UN rights council condemns 'gross violations' in Syria
The UN Human Rights Council on Friday urged tougher international action against Syria, condemning "gross violations" of human rights following evidence security forces killed and tortured dissidents.
Rights council members in Geneva passed a resolution "strongly condemning the continued widespread, systematic and gross violations of human rights and fundamental freedoms by the Syrian authorities" while referring a report on the abuses to UN Secretary General Ban Ki-moon.
The meeting was called to address the findings of the Commission of Inquiry on Syria, appointed by the Human Rights Council earlier this year, which said 307 children had been killed since the March crackdown.

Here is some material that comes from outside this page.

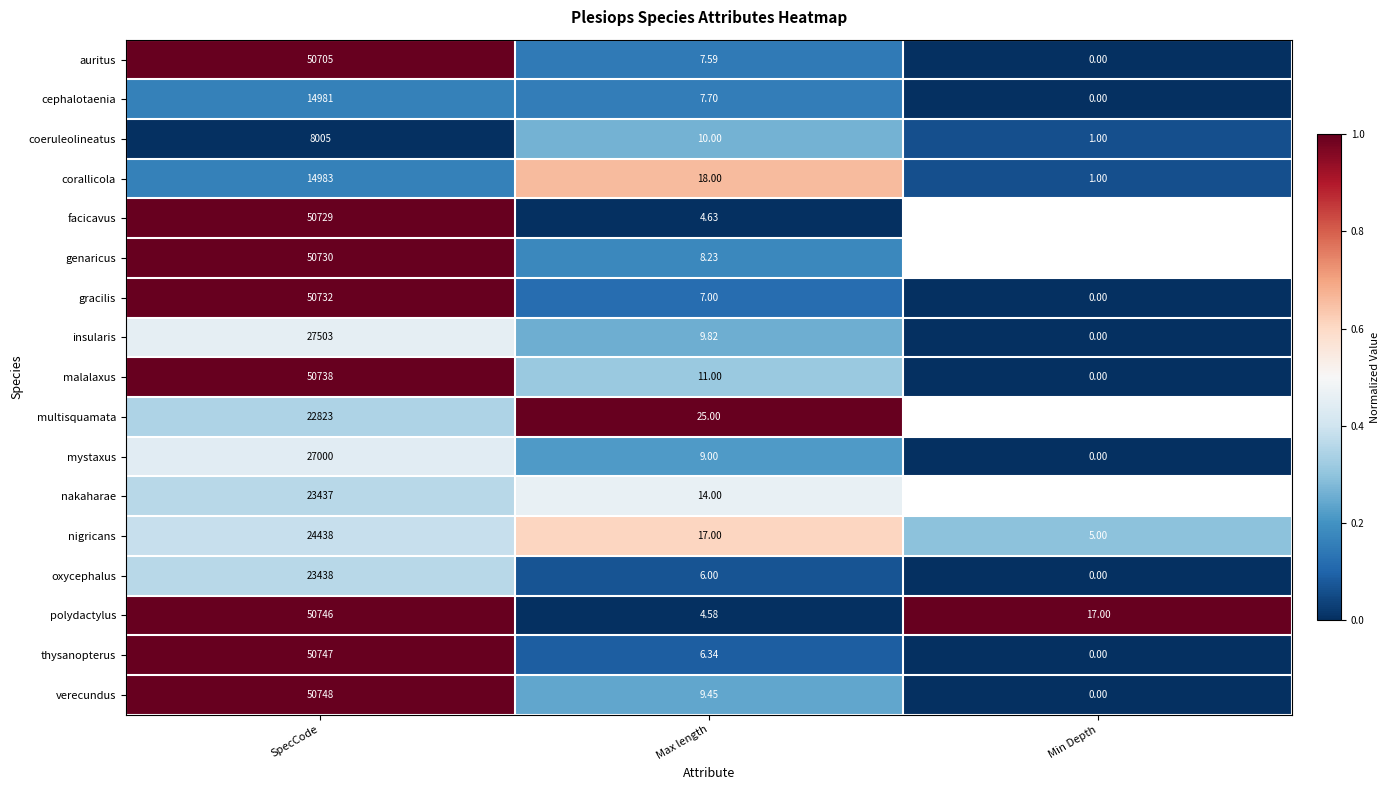

Is the value of nigricans at Max length greater than the value of verecundus at SpecCode?

No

The resolution recommends that the main UN bodies consider the report although explicit reference in the draft version to the General Assembly and the UN Security Council -- the organisation's most powerful branch -- was omitted.
The council also agreed to create a special rapporteur to further investigate the human rights situation in Syria.

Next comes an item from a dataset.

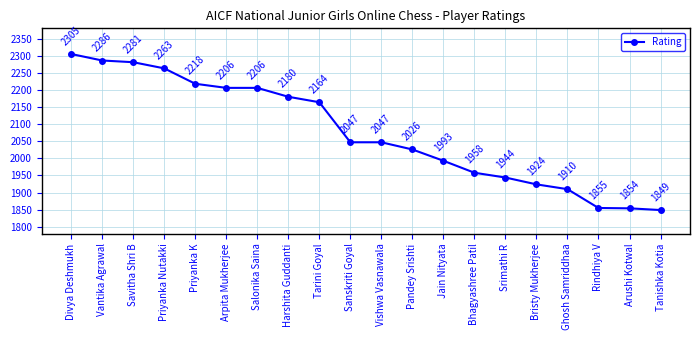

What is the sum of all values?

41516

Thirty-seven voted in favour of the resolution, six abstained while four countries -- Russia, Cuba, Ecuador and China -- voted against.
The UN estimates that more than 4,000 people have been killed in the repression, which High Commissioner for Human Rights Navi Pillay warned at the opening of the emergency session could drive Syria to civil war.
Pillay, whose role is seperate from the inter-governmental rights council, has recommended that the situation be referred to the Hague-based International Criminal Court (ICC).
Human Rights Watch in Geneva said it regretted that the council had stopped short of seeking Security Council support so that observers could gain access to Syria.
The commission was not allowed entry to the country and based its report on interviews with 223 victims and witnesses made carried out elsewhere and via Skype.
"States that stood in the way of asking the Security Council to take such steps and to refer this situation to the International Criminal Court need to explain to the Syrian people what they intend to do to stop the abuses," said spokesman Philippe Dam.
"Standing by when crimes against humanity are occurring just shouldn't be an option."
The three-member panel said Syrian security forces committed crimes against humanity, including the killing and torture of children, after orders from the top of Bashar al-Assad's regime.
The United States ambassador Eileen Chamberlain described the situation as one of "slaughter" in her address to the meeting, the third called to discuss Syria since the repression began.
The European Union had said those guilty of abuses must be prosecuted.
"Perpetrators of the human rights violations must be held to account, in particular those who committed crimes that may warrant the attention of the International Criminal Court," said Poland ambassador Remigiusz Henczel, representing the EU as its current chair.
"This report deserves full consideration not only by this council, but by all relevant UN bodies, including the Security Council," he said before the vote.
Russian ambassador Valery Loshchinin said the global community had been given a "one-sided" report of events in Syria.
"We would like to warn against illegal interference by outside forces even under the pretext of protecting civilians and human rights," he said.
"The global community has been given a one-sided, biased and frequently tendentious presentation of events in Syria.
"This is unfortunately a defect of the report of the commission which does not reflect the true situation."